Windkraft: Politik lässt Nordseewerke fallen

Niedersachsens Wirtschaftsminister versagt überraschend dem Emdener Anlagenbauer Siag seine Bürgschaft. Rund 700 Arbeitsplätze sind nun in Gefahr.

Arbeitsplätze in Gefahr: Anlagenbauer Siag in Emden. Bild: dpa

Die schlechte Nachricht kam für die Arbeiter der Nordseewerke in Emden unerwartet. Die niedersächsische Landesregierung hatte am Dienstag erklärt, nicht länger für Kredite des Windkraftanlagenherstellers Siag zu bürgen. Das bedeutet möglicherweise Arbeitslosigkeit für die 700 Angestellten des Werks. Denn das angeschlagene Unternehmen ist seit März dieses Jahres auf die Unterstützung des Landes angewiesen.

Der Grund für seinen plötzlichen Stimmungswechsel sei eine neue, negative Bewertung der großen Wirtschaftsprüfungsgesellschaft Pricewaterhouse Coopers, sagte Wirtschaftsminister Jörg Bode (FDP). Die habe ermittelt, dass es für das Land mit „erheblichen Risiken“ verbunden sei, für Siag einzustehen. Der Betriebsrat hat dafür kein Verständnis. Das Unternehmen habe selbst ein Gutachten in Auftrag gegeben, das zu einem positiven Schluss gekommen war, sagt dessen stellvertretender Vorsitzender Hans-Günther Schäfer.

Die ehemalige Schiffsbauwerft hat in den vergangenen Jahren einige Turbulenzen erlebt. Nachdem sie 2010 von der Siag Schaaf Industrie AG übernommen wurden, sattelten die Werftarbeiter von Booten auf die Herstellung von Offshore-Windkraftanlagen um. Bereits im Jahr darauf war die Konzernmutter insolvent – und ihre Tochter Siag Nordseewerke GmbH machte sich im Alleingang auf die Suche nach einem neuen Investor.

Einige Konzerne hätten bereits Interesse an der ehemaligen Werft und ihrer langjährigen Belegschaft bekundet, sagt Betriebsrat Schäfer. Doch übernehmen könne der neue Investor erst Anfang 2013. So lange ist das Werk auf die Kredite der Nord LB angewiesen und darauf, dass das Land für sie bürgt.

Die niedersächsischen Landtagsgrünen forderten Bode auf, zu erklären, warum bei früheren Prüfungen den Nordseewerken „eine sichere Zukunft zugetraut wurde, und in wessen Verantwortung die Fehlentwicklungen liegen“, sagte deren wirtschaftspolitischer Sprecher Enno Hagenah.
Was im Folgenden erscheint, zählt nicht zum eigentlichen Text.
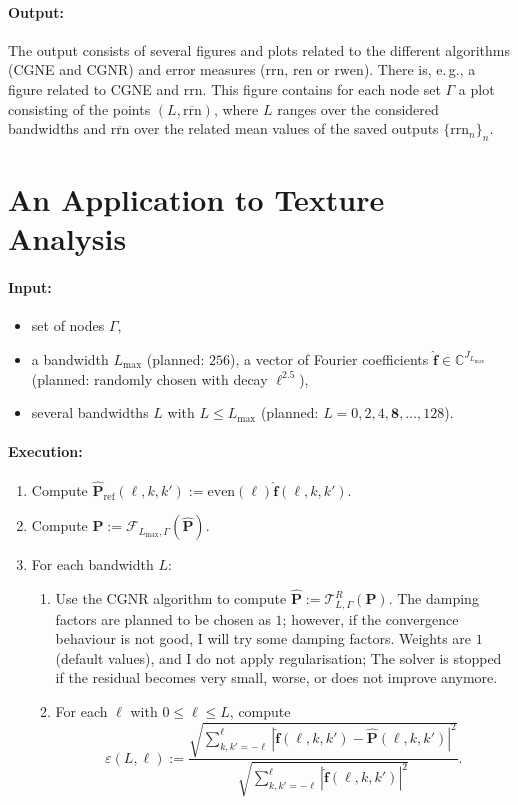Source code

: \documentclass[a4paper,twoside,smallheadings,headsepline,11pt,final]{scrartcl}
\newcommand{\F}{\mathcal{F}}
\newcommand{\T}{\mathcal{T}}
\newcommand{\C}{\mathbb{C}}
\begin{document}
\paragraph*{Output:}
The output consists of several figures and plots related to the different algorithms (CGNE and CGNR) and error measures ($\mathrm{rrn}$, $\mathrm{ren}$ or $\mathrm{rwen}$).
There is, e.\,g., a figure related to CGNE and $\mathrm{rrn}$.
This figure contains for each node set $\Gamma$ a plot consisting of the points $(L, \overline{\mathrm{rrn}})$, where $L$ ranges over the considered bandwidths and $\overline{\mathrm{rrn}}$ over the related mean values of the saved outputs $\{\mathrm{rrn}_n\}_n$.

\section{An Application to Texture Analysis}

\paragraph*{Input:}
\begin{itemize}
\item set of nodes $\Gamma$,
\item a bandwidth $L_{\mathrm{max}}$ (planned: $256$), a vector of Fourier coefficients $\mathbf{\hat f} \in \C^{J_{L_{\mathrm{max}}}}$ (planned: randomly chosen with decay $\ell^{2.5}$),
\item several bandwidths $L$ with $L \leq L_{\mathrm{max}}$ (planned: $L = 0, 2, 4, \mathbf{8}, \dots, 128$).
\end{itemize}

\paragraph*{Execution:}
\begin{enumerate}
\item Compute $\mathbf{\hat P}_{\mathrm{ref}}(\ell, k, k') := \mathrm{even}(\ell) \mathbf{\hat f}(\ell, k, k')$.
\item Compute $\mathbf{P} := \F_{L_{\mathrm{max}}, \Gamma}(\mathbf{\hat P})$.
\item For each bandwidth $L$:
\begin{enumerate}
\item Use the CGNR algorithm to compute $\mathbf{\hat P} := \T_{L, \Gamma}^R(\mathbf{P})$.
The damping factors are planned to be chosen as $1$;
however, if the convergence behaviour is not good, I will try some damping factors.
Weights are $1$ (default values), and I do not apply regularisation;
The solver is stopped if the residual becomes very small, worse, or does not improve anymore.
\item For each $\ell$ with $0 \leq \ell \leq L$, compute
\[
\varepsilon(L, \ell) := 
\dfrac
{\sqrt{\sum_{k, k' = -\ell}^{\ell} |\mathbf{\hat f}(\ell, k, k') - \mathbf{\hat P}(\ell, k, k')|^2}}
{\sqrt{\sum_{k, k' = -\ell}^{\ell} |\mathbf{\hat f}(\ell, k, k')|^2}}.
\]
\end{enumerate}
\end{enumerate}
\end{document}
Er nennt das Verhalten des Ministers eine „politisch erzwungene Insolvenz“.

Die Belegschaft reagierte wütend auf Bodes Entscheidung. Bei einem Besuch auf dem Werksgelände am Mittwoch empfingen sie ihn mit Buhrufen. Gewerkschaftssekretär Frank Grabbert von der IG Metall sagt, das Land trage eigentlich an einer viel grundlegenderen Stelle Verantwortung: Durch die lahmende Anbindung der Windkraftanlagen an das Stromnetz seien schließlich die Aufträge vieler Windkraftanlagen gefährdet. Hier müsse die Landesregierung unterstützend eingreifen, statt den Werksarbeitern die Existenzgrundlage zu nehmen.

Am Donnerstag traf sich Emdens Oberbürgermeister Bernd Bornemann (SPD) mit Politikern, Gewerkschaftern und dem Betriebsrat zu einer Krisensitzung. Für den kommenden Montag ist ein Spitzengespräch mit Ministerpräsident David McAllister (CDU) anberaumt. Von Bode heißt es dazu, er werde zwar weiterhin die Nordseewerke „bei der Investorensuche unterstützen“, an der zurückgezogenen Bürgschaft aber festhalten. Die Linke im Landtag forderte unterdessen McAllister auf, den Fall „zur Chefsache zu machen“.